* What the task requires
From the records below, work out how many lines contain "accumulate". Reply with that number alone.

*** Opening of Material provided ***

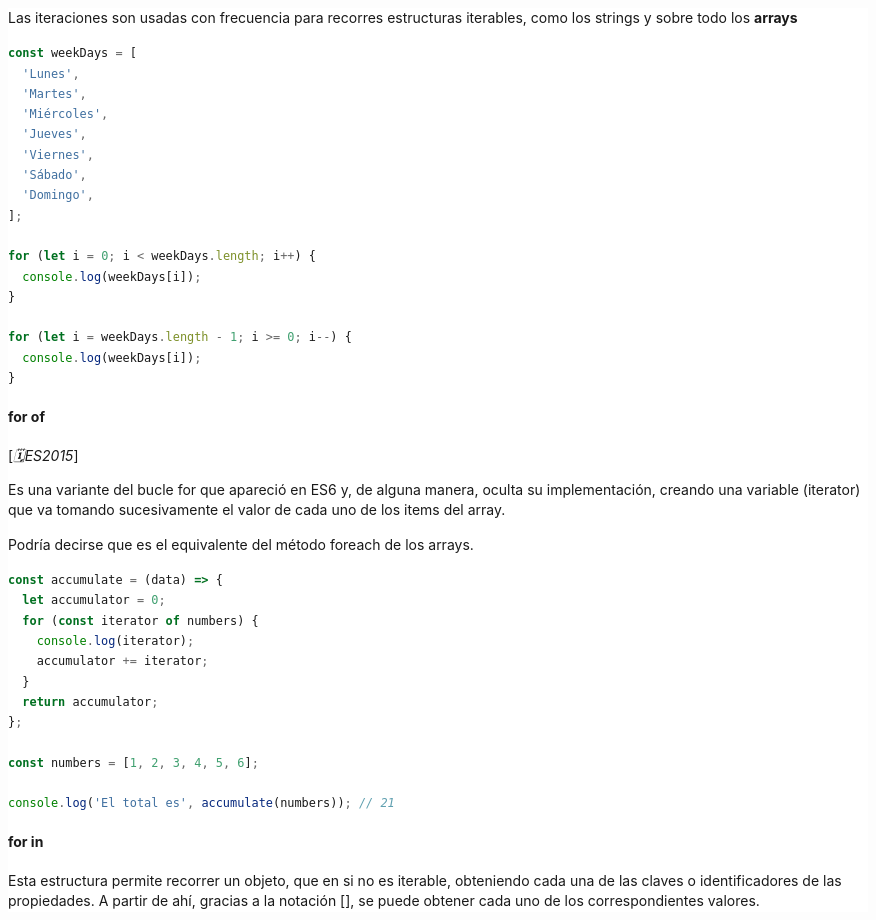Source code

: Las iteraciones son usadas con frecuencia para recorres estructuras iterables, como los strings y sobre todo los **arrays**

```js
const weekDays = [
  'Lunes',
  'Martes',
  'Miércoles',
  'Jueves',
  'Viernes',
  'Sábado',
  'Domingo',
];

for (let i = 0; i < weekDays.length; i++) {
  console.log(weekDays[i]);
}

for (let i = weekDays.length - 1; i >= 0; i--) {
  console.log(weekDays[i]);
}
```

#### for of

[_🗓️ES2015_]

Es una variante del bucle for que apareció en ES6 y, de alguna manera, oculta su implementación, creando una variable (iterator) que va tomando sucesivamente el valor de cada uno de los items del array.

Podría decirse que es el equivalente del método foreach de los arrays.

```js
const accumulate = (data) => {
  let accumulator = 0;
  for (const iterator of numbers) {
    console.log(iterator);
    accumulator += iterator;
  }
  return accumulator;
};

const numbers = [1, 2, 3, 4, 5, 6];

console.log('El total es', accumulate(numbers)); // 21
```

#### for in

Esta estructura permite recorrer un objeto, que en si no es iterable, obteniendo cada una de las claves o identificadores de las propiedades.
A partir de ahí, gracias a la notación [], se puede obtener cada uno de los correspondientes valores.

*** Close of Material provided ***

* Solution below
2